Validation Set Construction#

To address the common lack of replicates in spatial transcriptomics, where the entire spot-level dataset is often used for training without a hold-out set, we adopt a count splitting approach: Given a spot-level count matrix $\mathbf{Y}=[Y_{s,g}]\in\mathbb{N}_0^{S\times G}$, we partition each entry as $Y_{s,g}^{(\mathrm{train})}\sim\mathrm{Binomial}\big(2Y_{s,g}, \tfrac{1}{2}\big)$, $Y_{s,g}^{(\mathrm{val})}=2Y_{s,g}-Y_{s,g}^{(\mathrm{train})}$.

Under a Poisson model assumption, count splitting ensures that $Y_{s,g}^{(\mathrm{train})}$ and $Y_{s,g}^{(\mathrm{val})}$ follow the same distribution as $Y_{s,g}$, and are conditionally independent given their mean value.

This construction therefore yields statistically independent training and validation sets suitable for unbiased assessment of predictive performance.

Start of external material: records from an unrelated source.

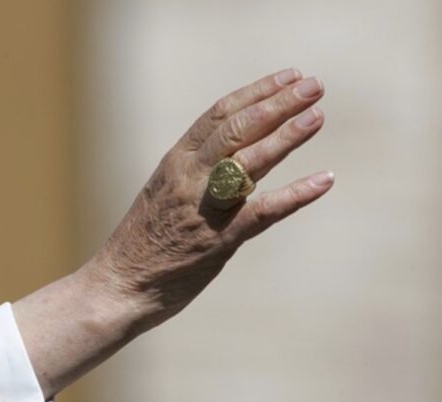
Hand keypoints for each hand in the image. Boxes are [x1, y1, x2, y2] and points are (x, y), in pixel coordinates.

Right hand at [14, 68, 332, 398]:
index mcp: (174, 163)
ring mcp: (204, 207)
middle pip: (238, 128)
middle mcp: (189, 177)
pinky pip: (264, 211)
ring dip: (288, 135)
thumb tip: (230, 158)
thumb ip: (194, 175)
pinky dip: (297, 194)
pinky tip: (324, 180)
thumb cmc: (140, 244)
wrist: (117, 286)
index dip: (256, 92)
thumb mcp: (162, 195)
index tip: (288, 77)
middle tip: (314, 85)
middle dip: (278, 103)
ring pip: (250, 160)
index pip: (219, 115)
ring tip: (318, 115)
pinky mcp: (219, 240)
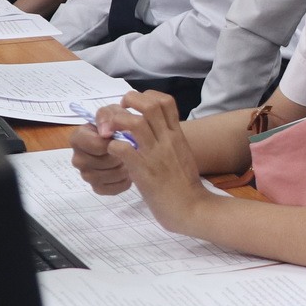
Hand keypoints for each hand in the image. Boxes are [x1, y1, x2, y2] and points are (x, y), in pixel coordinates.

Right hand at [69, 108, 134, 196]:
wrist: (125, 140)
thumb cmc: (116, 124)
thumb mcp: (112, 111)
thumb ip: (107, 116)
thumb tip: (105, 133)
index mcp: (77, 138)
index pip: (94, 145)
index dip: (110, 143)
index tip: (118, 139)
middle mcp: (78, 158)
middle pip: (99, 163)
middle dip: (117, 157)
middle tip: (128, 152)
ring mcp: (86, 175)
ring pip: (104, 177)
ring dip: (121, 170)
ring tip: (130, 161)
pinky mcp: (97, 188)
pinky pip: (110, 190)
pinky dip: (123, 182)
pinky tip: (128, 173)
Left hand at [99, 90, 211, 233]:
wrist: (193, 209)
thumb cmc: (186, 186)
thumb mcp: (182, 154)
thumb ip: (169, 141)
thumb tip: (155, 132)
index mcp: (177, 135)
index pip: (165, 101)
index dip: (146, 96)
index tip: (136, 107)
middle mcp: (167, 140)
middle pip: (149, 105)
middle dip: (129, 102)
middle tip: (121, 112)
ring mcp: (155, 155)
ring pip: (134, 123)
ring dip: (118, 122)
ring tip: (112, 131)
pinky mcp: (144, 171)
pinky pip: (123, 149)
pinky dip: (113, 147)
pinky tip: (113, 153)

Rscript generate_count_split.R ${prefix} $cnts_train_name $cnts_val_name $seed

Input: cnts.csv, file containing count matrix of your ST data, with each row representing a spot and each column representing a gene.
Parameters:
- ${prefix}: directory to the folder containing the file, i.e. data/.
- $cnts_train_name: name of the training set. Default name: 'cnts_train'.
- $cnts_val_name: name of the validation set. Default name: 'cnts_val'.
- $seed: random seed use. Default: 1.
Output: cnts_train_seed_1.csv and cnts_val_seed_1.csv: files containing the training and validation set, respectively.